In general, two distinct types of grant programs vie for appropriations of scarce government funds: discretionary (or competitive) grants and formula (or entitlement) grants. Neither type is the same as a legislative earmark.

Both types of grants may require detailed applications. A competition precedes the award of a discretionary grant. A calculation precedes the award of a formula grant. Discretionary grants support special projects; both public and private funders award them. Formula grants reflect and respond to an entitlement established by legislation; public agencies award them. Acts of State or Federal legislation may convert government grant programs from one type to another.

Eligible Applicants:

Only an eligible applicant can receive a grant. The funders specify who is eligible to apply. Individuals comprise one distinct category of grant applicant. Applicant organizations of many distinct types also may be eligible to solicit and receive a grant. They may belong to such categories as: local educational agencies (LEAs), state educational agencies (SEAs), institutions of higher education (IHEs), community-based organizations (CBOs), faith-based organizations (FBOs), or non-profit organizations (NPOs). Private foundations often require official proof of an applicant’s non-profit status in determining its eligibility for funding. Such proof usually is a copy of a determination letter from the Internal Revenue Service (IRS).

Special Projects:

Grants can serve diverse purposes and among them are those uses of funds allowed as special projects. A special project builds an applicant’s capacity to do something in a new and better way.

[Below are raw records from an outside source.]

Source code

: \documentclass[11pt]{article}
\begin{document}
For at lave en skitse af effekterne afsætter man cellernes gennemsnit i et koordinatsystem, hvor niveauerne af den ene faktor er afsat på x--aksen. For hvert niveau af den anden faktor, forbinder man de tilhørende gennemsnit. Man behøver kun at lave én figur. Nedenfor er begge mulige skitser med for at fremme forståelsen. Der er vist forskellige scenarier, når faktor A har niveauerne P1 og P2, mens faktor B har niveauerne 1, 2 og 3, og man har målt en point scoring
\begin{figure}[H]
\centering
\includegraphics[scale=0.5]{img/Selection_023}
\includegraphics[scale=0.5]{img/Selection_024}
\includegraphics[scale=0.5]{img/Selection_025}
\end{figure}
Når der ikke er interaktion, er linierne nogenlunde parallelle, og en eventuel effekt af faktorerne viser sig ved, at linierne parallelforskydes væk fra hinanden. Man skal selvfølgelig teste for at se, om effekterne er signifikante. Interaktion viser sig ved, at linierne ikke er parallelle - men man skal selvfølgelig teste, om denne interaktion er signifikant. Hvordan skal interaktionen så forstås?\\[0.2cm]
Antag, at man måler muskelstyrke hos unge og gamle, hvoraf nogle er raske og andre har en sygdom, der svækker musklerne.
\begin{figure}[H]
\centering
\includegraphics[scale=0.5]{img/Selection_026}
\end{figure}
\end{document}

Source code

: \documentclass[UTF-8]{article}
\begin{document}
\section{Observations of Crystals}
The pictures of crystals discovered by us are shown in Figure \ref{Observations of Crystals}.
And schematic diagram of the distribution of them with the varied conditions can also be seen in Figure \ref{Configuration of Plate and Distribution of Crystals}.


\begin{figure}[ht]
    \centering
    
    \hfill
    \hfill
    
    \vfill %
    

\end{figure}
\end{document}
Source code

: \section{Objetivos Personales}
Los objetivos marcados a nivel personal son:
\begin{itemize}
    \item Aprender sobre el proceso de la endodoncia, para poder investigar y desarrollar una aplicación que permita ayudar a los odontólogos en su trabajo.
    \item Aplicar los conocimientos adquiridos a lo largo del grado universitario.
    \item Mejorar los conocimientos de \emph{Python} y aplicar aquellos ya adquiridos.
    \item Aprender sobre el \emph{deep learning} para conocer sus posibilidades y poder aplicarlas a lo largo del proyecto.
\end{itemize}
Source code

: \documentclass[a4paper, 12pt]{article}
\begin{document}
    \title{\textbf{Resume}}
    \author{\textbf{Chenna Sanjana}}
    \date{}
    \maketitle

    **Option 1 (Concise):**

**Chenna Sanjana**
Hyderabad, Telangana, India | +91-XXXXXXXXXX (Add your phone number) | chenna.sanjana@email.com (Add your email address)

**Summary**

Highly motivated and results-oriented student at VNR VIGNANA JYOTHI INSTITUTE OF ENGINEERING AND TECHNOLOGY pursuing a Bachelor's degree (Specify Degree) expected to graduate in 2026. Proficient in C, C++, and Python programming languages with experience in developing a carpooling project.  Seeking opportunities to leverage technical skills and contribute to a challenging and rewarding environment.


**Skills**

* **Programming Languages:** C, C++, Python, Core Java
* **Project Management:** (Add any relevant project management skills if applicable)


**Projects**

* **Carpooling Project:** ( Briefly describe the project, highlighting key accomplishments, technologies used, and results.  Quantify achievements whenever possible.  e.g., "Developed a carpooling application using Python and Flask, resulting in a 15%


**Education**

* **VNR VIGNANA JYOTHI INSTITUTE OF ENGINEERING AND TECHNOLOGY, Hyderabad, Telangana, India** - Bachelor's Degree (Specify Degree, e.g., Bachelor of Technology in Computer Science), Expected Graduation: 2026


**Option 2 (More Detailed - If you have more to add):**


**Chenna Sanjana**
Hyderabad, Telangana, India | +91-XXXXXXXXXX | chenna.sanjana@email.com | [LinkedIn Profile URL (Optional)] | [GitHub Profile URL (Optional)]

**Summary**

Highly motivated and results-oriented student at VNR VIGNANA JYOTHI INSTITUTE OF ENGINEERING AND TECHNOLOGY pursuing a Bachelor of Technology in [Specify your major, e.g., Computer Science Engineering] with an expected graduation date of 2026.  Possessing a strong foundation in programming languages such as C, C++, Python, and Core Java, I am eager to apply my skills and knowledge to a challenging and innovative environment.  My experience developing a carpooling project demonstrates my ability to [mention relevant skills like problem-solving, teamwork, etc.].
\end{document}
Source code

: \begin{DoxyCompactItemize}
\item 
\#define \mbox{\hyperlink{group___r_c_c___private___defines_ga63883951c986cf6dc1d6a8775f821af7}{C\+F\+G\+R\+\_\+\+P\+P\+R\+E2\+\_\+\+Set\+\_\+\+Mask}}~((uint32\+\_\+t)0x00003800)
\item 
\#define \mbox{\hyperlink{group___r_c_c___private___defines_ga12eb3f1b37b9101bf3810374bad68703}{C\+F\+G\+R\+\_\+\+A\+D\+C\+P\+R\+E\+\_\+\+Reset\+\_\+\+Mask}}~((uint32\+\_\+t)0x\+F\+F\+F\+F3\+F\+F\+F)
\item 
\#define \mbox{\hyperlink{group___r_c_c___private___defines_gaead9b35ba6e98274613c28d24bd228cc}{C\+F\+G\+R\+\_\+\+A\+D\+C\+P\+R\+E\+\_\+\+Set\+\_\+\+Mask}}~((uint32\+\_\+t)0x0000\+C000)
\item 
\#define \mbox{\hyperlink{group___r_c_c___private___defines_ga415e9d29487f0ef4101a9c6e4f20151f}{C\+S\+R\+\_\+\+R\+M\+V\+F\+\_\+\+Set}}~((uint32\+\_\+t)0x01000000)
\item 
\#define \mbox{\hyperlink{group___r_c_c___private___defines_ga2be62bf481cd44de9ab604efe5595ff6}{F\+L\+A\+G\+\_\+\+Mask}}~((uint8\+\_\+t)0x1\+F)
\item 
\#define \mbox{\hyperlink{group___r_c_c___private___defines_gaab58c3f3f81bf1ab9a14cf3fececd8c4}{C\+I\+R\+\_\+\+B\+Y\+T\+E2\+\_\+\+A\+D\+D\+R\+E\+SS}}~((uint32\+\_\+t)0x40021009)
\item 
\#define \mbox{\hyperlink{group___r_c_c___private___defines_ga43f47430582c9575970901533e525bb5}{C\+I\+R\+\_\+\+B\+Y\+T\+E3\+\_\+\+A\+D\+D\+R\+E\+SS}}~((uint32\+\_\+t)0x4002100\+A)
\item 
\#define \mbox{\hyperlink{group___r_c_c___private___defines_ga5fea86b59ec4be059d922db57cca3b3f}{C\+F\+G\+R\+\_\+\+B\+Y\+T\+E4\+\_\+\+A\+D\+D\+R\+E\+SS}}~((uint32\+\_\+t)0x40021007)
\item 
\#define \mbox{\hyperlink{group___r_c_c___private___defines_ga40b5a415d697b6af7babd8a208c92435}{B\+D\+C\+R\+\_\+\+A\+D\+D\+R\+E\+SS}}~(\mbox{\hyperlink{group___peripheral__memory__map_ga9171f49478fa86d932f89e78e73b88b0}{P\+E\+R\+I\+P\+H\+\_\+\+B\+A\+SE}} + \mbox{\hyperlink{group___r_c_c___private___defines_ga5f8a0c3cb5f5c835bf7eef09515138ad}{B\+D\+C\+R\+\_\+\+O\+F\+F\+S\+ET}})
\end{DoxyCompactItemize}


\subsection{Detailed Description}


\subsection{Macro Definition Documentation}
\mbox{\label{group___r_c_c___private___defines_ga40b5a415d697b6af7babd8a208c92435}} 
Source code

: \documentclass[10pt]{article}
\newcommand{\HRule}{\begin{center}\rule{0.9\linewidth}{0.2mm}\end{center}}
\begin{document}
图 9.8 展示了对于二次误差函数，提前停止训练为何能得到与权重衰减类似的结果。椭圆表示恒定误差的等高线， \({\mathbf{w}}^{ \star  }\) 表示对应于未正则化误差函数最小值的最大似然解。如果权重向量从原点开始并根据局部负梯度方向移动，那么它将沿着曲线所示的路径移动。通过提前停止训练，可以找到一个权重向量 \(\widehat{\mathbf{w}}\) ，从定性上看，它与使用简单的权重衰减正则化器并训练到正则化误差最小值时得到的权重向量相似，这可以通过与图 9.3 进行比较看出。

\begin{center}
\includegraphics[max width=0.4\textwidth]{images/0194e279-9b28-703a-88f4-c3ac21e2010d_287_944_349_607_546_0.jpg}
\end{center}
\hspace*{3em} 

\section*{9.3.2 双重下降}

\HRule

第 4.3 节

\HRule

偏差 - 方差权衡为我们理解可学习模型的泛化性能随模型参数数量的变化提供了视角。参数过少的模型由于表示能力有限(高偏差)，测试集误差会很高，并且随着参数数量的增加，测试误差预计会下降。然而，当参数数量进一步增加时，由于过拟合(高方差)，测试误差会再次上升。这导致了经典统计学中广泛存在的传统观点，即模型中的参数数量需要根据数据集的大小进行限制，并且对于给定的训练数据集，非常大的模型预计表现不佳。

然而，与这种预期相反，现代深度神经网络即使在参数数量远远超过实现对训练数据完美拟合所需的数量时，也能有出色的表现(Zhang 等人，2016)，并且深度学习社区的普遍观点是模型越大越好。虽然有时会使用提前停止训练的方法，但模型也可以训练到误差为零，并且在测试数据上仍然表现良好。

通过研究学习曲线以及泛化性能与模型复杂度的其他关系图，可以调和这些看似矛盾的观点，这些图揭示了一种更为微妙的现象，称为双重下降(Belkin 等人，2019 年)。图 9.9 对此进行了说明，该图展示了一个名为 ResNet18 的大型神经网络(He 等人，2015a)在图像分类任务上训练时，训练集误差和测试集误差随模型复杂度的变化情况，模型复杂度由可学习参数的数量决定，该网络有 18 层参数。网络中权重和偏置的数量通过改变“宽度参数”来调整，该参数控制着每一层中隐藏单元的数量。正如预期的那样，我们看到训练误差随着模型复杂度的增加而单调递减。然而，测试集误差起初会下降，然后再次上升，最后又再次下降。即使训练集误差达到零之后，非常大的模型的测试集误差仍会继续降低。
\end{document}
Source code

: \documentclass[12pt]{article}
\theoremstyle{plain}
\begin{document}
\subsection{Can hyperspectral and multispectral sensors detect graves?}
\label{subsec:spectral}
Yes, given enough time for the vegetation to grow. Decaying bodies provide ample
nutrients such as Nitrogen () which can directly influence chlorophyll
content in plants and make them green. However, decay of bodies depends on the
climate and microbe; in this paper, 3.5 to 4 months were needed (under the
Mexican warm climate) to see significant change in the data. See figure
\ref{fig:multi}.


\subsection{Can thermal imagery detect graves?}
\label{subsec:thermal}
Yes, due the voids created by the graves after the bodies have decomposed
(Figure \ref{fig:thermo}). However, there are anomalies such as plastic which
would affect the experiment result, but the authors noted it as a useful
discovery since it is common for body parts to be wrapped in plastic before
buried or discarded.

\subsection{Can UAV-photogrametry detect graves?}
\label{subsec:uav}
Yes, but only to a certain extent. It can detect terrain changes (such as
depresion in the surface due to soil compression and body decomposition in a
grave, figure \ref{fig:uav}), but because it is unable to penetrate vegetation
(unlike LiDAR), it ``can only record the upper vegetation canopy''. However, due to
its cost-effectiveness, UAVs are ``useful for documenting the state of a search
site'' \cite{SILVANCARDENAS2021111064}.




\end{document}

It usually must be innovative, creative, and research-based. It also must contribute to improving some aspect or outcome of existing practices.

A special project supplements or adds to ongoing local efforts and resources. Generally, it must not supplant or replace an effort already supported with an applicant’s funds. Government agencies, in particular, often require applicants to certify that they will use funds to supplement, not supplant, existing funds.